| Passage shown |
%%
Closed oxinabox closed 2 years ago

oxinabox commented 7 years ago

I started writing this over 4 months ago; but life got in the way. Its now in a state to take feedback from others. It could really do with it, I'm sure.

The current way path are handled as strings hasn't changed much since it was written, mostly in https://github.com/JuliaLang/julia/commit/6f9fb22eccf7ecbcba9158f19bb24985623b3ca4 in January 2013.

Proposal Abstract:

Add a AbstractPath type and deprecate open(::AbstractString) in favour of open(::AbstractPath) AbstractPaths allow code to be written without caring where or how the data is stored. Using types for paths allow us to enforce some validity and constancy rules. This also allows for multiple dispatch differentiating between a Path to a file, and that files contents as a string.
%%
| Dataset records |
%%
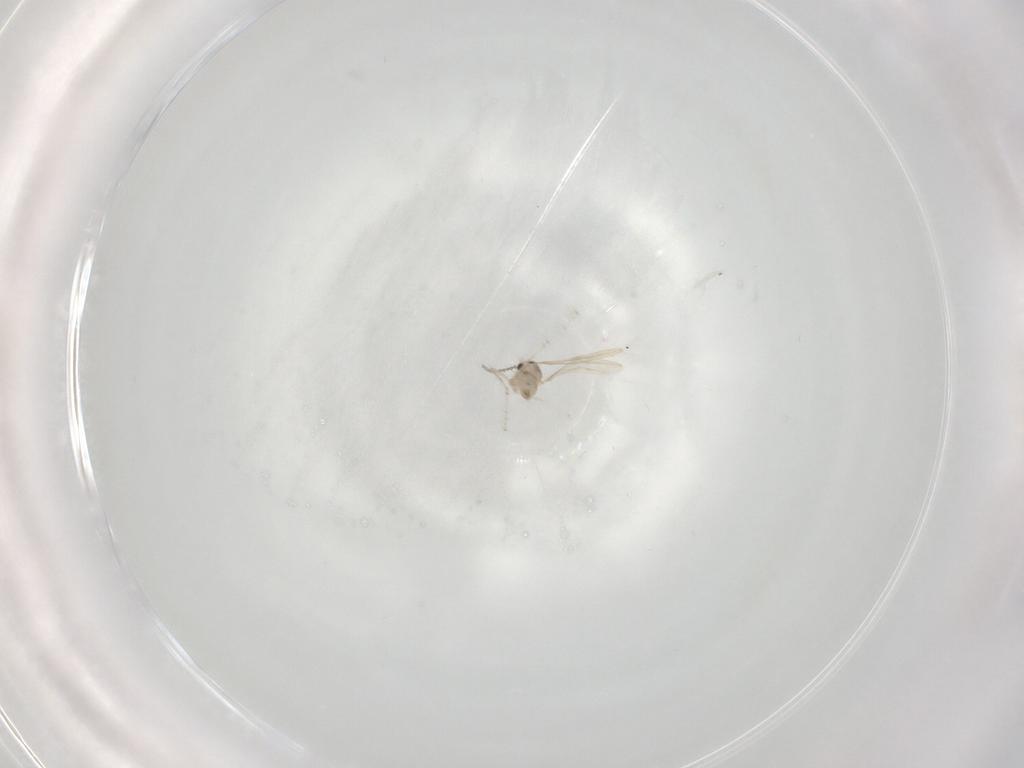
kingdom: Animalia
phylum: Arthropoda
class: Insecta
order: Diptera
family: Cecidomyiidae
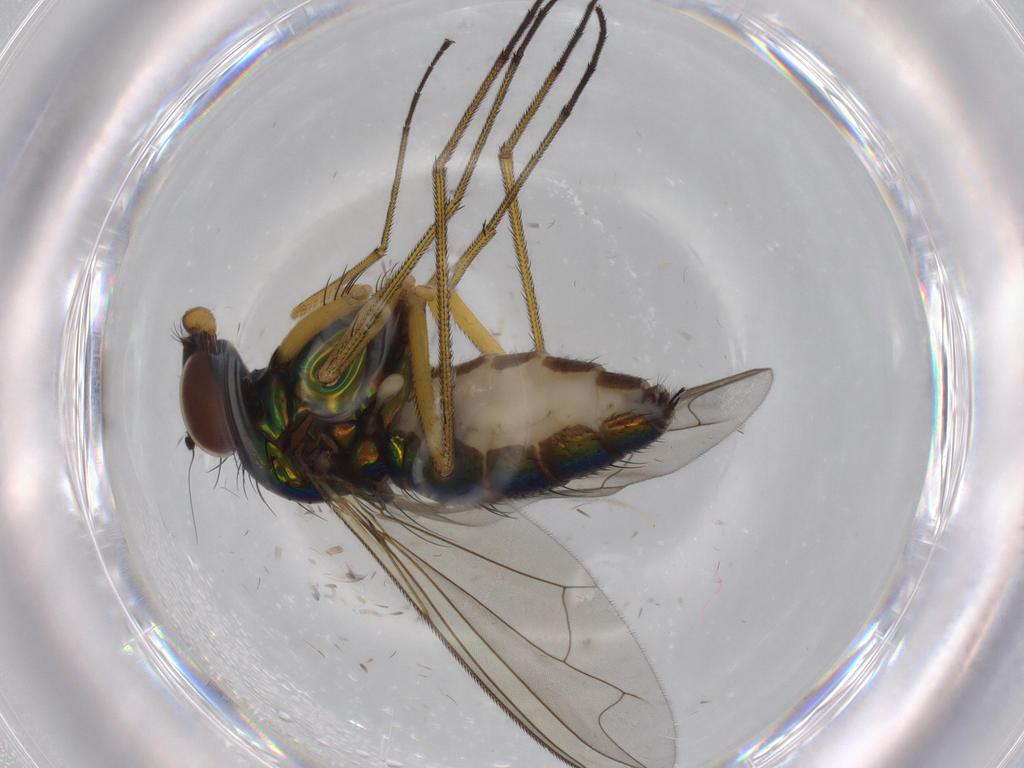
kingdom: Animalia
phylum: Arthropoda
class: Insecta
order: Diptera
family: Dolichopodidae
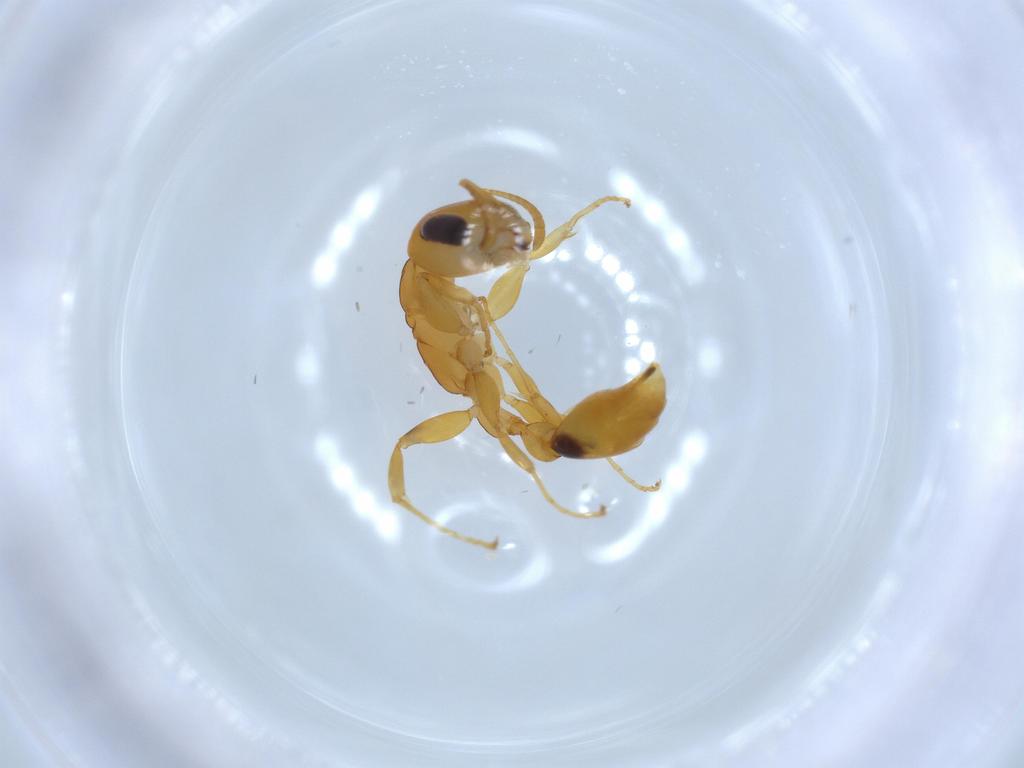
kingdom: Animalia
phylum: Arthropoda
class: Insecta
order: Hymenoptera
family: Formicidae
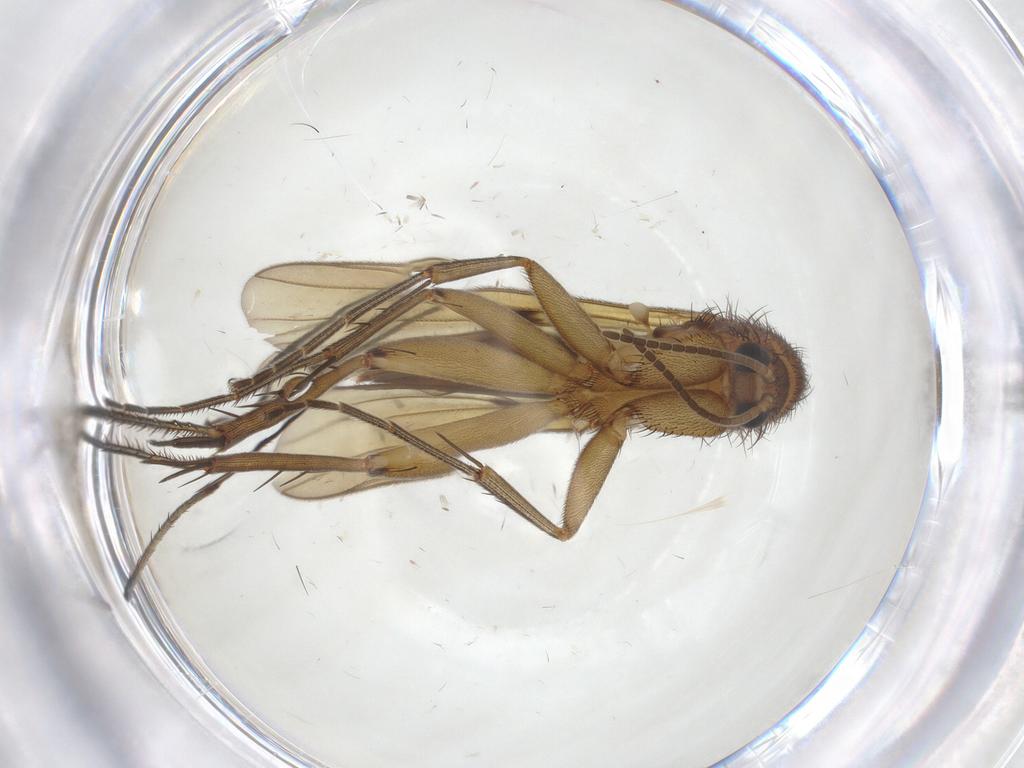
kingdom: Animalia
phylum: Arthropoda
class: Insecta
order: Diptera
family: Mycetophilidae
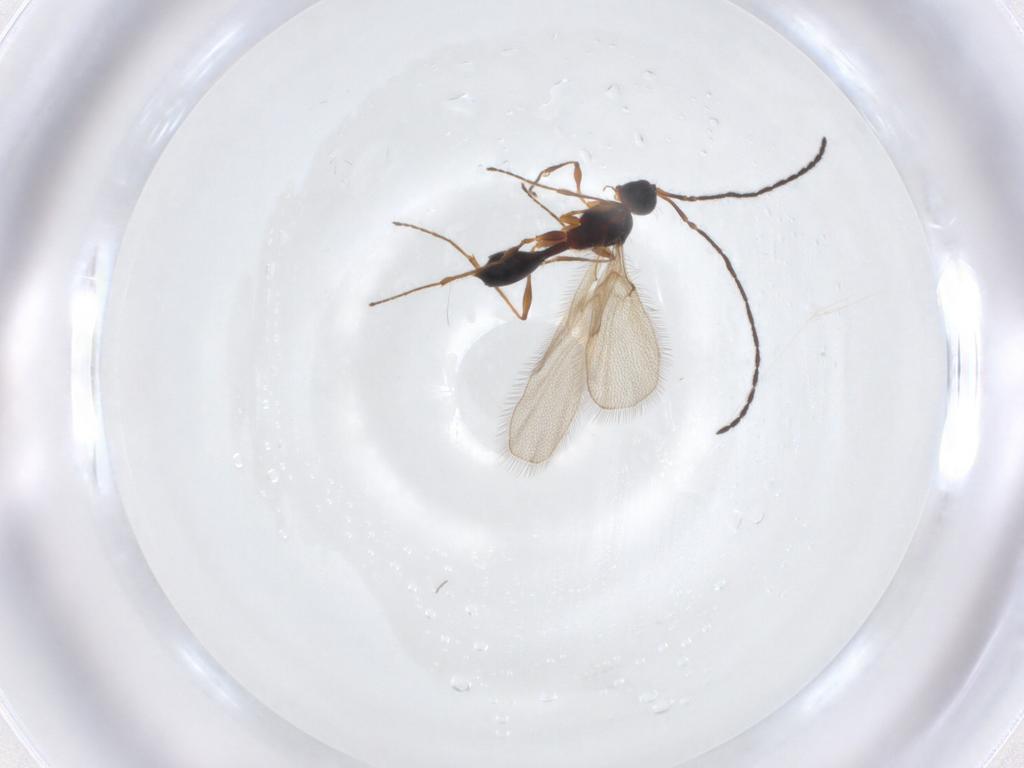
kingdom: Animalia
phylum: Arthropoda
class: Insecta
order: Hymenoptera
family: Diapriidae
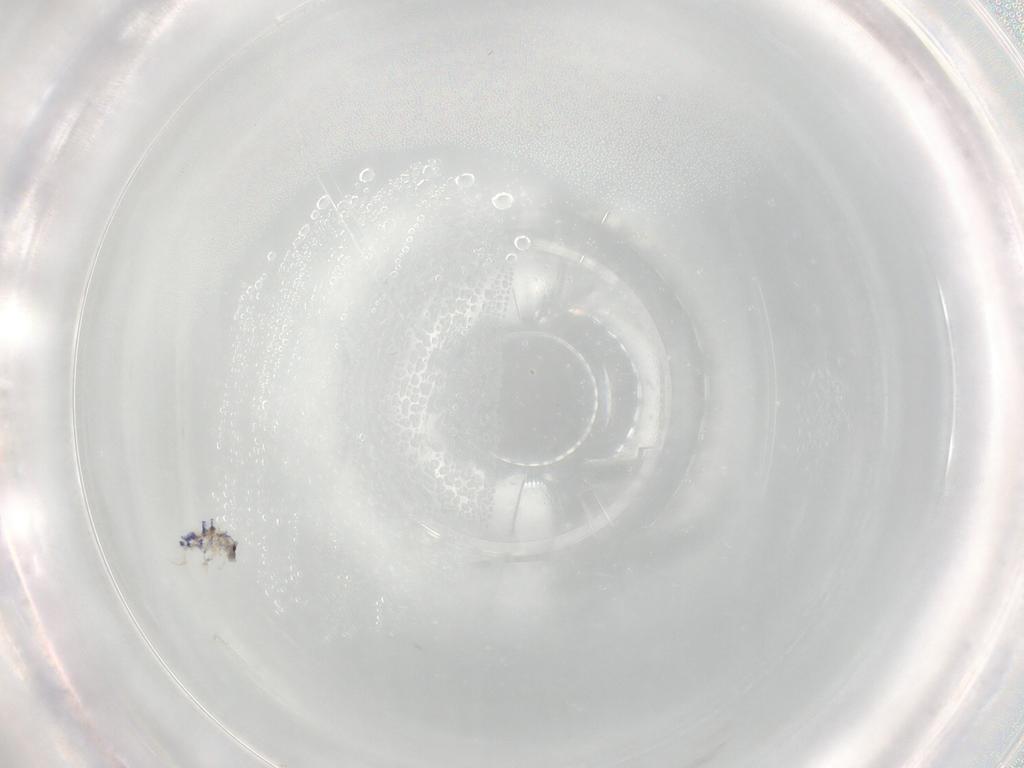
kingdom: Animalia
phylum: Arthropoda
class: Collembola
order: Entomobryomorpha
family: Entomobryidae
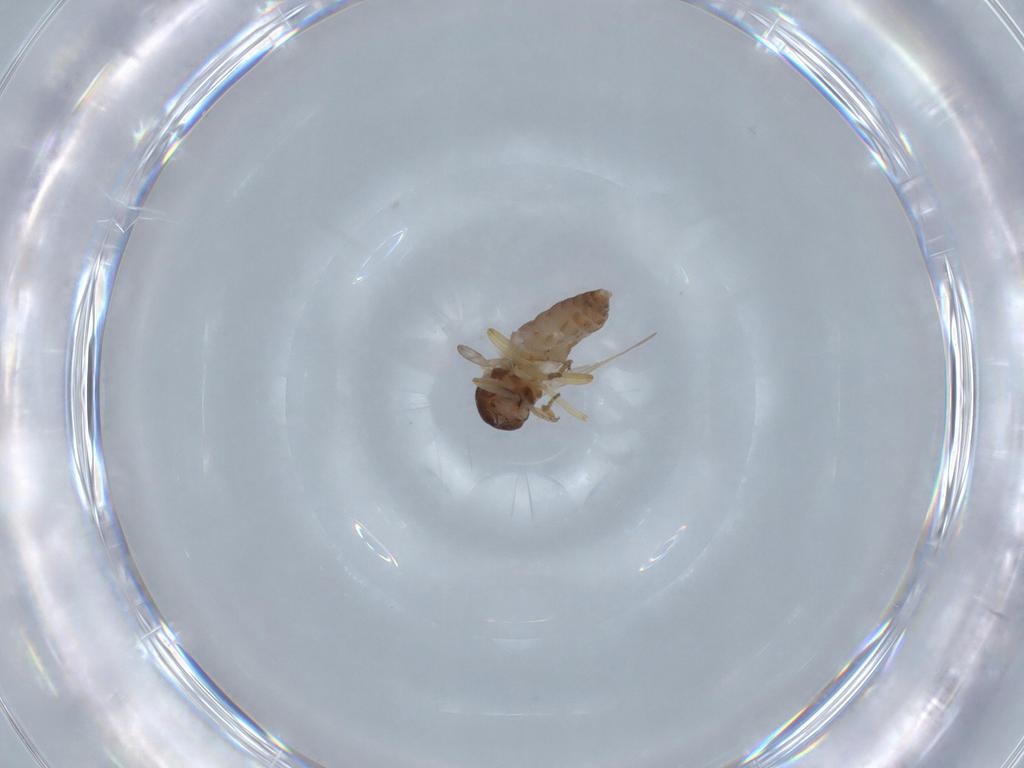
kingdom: Animalia
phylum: Arthropoda
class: Insecta
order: Diptera
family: Ceratopogonidae
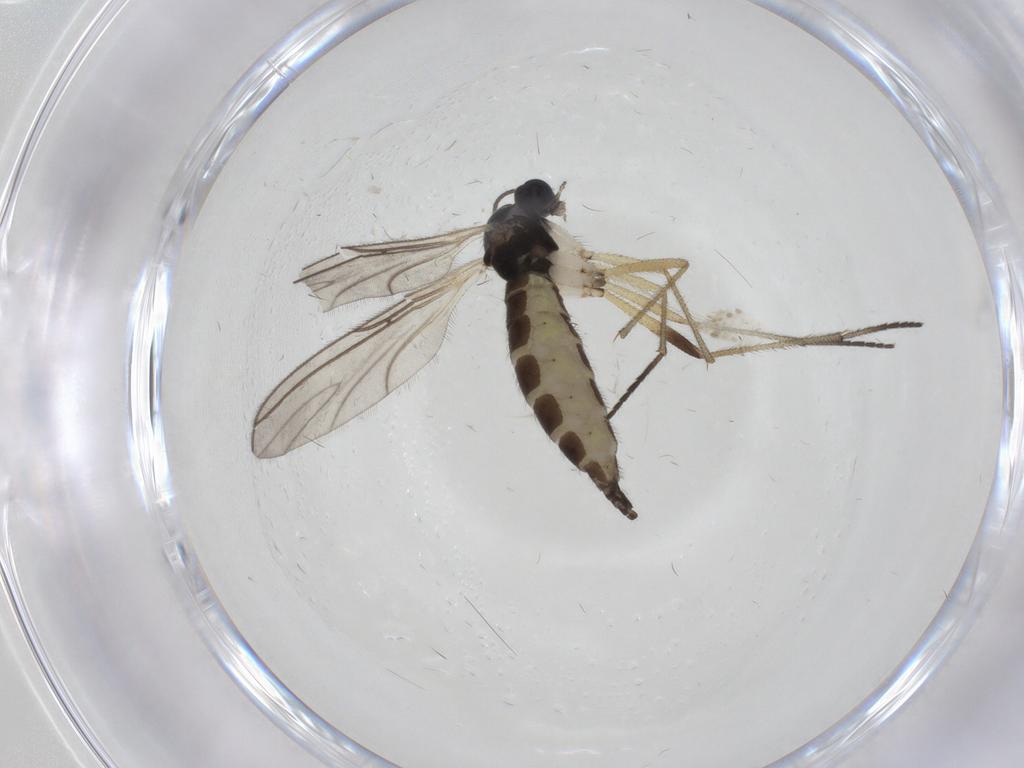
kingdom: Animalia
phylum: Arthropoda
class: Insecta
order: Diptera
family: Sciaridae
%%
| Parts of the exercise |
- A) Name every expression of time or date in the Julia path proposal thread.
- B) Display each line of the listing that contains the string "family".
The Julia path proposal thread and the listing have nothing to do with each other.

| Results |
- A)
2 years ago
7 years ago
over 4 months ago
January 2013

- B)
family: Cecidomyiidae
family: Dolichopodidae
family: Formicidae
family: Mycetophilidae
family: Diapriidae
family: Entomobryidae
family: Ceratopogonidae
family: Sciaridae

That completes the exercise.